Lanciò un rapido sguardo sulla savana e vedendo a breve distanza un gruppo d'isolotti boscosi, aggiunse:

– Se noi prendessimo terra fino a che spunta il sole? Desidererei sapere se i tupy si preparano a darci la caccia anche sulle acque della savana, prima d'intraprendere la traversata.

– Condivido pienamente la tua idea – rispose il marinaio di Solis. – Saremo più sicuri in mezzo a quelle piante che su questa canoa che è scoperta.

– Diamo dentro ai remi, uomo bianco.

Volsero le spalle alla sponda e si diressero frettolosamente verso una di quelle isole, approdando sulla più vasta che era coperta da una vegetazione foltissima.

Essendo la riva ingombra di paletuvieri, nascosero la canoa sotto i rami contorti di quelle piante, poi passando di tronco in tronco giunsero a terra.

– Aspettami – disse Rospo Enfiato, accostandosi ad una palma altissima, dal tronco diritto ed esile. – Di lassù potrò vedere se i tupy ci hanno seguìti sulla savana.

S'arrampicò lestamente sulla pianta fino a raggiungere le immense foglie piumate, ma vi era appena giunto che il marinaio di Solis lo vide ridiscendere precipitosamente.

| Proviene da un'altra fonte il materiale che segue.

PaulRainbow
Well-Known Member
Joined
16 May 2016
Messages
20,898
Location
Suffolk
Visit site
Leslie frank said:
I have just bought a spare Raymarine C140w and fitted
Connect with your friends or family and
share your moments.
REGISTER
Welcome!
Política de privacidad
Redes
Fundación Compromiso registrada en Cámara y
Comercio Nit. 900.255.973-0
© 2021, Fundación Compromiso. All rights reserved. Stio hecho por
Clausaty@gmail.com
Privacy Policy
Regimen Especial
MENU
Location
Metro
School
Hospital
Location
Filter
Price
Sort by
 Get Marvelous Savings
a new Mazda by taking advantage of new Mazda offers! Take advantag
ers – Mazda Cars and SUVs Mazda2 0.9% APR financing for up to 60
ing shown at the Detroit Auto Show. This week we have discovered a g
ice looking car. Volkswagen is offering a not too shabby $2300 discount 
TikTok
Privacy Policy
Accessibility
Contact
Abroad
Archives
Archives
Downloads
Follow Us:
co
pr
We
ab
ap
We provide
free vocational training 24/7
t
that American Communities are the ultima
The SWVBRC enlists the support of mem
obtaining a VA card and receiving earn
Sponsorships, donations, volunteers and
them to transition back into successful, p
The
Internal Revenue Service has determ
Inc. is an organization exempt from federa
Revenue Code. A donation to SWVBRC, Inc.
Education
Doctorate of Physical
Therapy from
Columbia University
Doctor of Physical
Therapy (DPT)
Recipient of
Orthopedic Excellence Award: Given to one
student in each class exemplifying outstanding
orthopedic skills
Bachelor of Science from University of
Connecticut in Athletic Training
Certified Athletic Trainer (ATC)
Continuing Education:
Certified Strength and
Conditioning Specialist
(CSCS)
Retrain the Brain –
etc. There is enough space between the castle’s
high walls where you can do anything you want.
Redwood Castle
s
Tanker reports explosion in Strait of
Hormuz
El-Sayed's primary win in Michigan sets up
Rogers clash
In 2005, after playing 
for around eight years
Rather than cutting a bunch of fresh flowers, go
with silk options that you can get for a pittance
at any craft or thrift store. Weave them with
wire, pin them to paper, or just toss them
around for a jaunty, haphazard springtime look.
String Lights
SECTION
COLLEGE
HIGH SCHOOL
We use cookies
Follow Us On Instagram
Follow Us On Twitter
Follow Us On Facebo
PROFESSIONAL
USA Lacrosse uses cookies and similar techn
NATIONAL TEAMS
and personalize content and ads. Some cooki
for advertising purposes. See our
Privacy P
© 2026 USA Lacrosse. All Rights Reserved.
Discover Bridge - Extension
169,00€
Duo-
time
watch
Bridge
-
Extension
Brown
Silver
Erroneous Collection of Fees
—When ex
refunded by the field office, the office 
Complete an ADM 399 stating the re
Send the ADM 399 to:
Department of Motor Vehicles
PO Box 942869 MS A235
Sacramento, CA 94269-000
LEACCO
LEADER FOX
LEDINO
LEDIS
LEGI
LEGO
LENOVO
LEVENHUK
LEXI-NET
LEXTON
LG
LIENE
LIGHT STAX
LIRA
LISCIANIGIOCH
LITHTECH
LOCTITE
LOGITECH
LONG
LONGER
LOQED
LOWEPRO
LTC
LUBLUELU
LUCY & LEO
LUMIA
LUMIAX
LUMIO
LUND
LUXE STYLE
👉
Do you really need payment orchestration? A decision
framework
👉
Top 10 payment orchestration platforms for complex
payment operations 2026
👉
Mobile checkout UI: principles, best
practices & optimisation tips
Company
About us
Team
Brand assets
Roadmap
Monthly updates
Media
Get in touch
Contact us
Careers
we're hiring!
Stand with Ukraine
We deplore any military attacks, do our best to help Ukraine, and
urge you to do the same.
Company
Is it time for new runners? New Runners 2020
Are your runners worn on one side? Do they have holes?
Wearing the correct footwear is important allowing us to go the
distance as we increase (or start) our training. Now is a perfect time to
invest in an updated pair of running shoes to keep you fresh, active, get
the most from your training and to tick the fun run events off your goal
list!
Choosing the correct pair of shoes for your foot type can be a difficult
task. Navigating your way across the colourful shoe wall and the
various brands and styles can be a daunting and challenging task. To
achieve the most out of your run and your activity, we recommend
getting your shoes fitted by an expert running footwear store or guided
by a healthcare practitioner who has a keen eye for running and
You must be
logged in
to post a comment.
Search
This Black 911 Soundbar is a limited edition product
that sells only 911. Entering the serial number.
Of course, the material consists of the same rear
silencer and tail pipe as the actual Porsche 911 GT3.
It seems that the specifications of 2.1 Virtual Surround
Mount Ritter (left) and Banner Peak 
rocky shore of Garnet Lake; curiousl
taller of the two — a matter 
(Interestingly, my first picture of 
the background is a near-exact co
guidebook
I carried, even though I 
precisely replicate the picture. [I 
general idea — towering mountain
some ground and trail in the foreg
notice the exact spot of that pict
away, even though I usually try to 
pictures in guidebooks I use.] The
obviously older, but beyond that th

– S'accostano? – gli chiese.

– No – rispose l'indiano.

– Allora perché sei subito sceso?

– Ho veduto un fuoco ardere sulla riva.

– Verso la foce di quel fiumicello?

– Sì, – confermò l'indiano – ed ho veduto anche delle ombre umane agitarsi presso la savana.

– Chi credi che siano? – chiese Diaz dopo qualche istante di silenzio.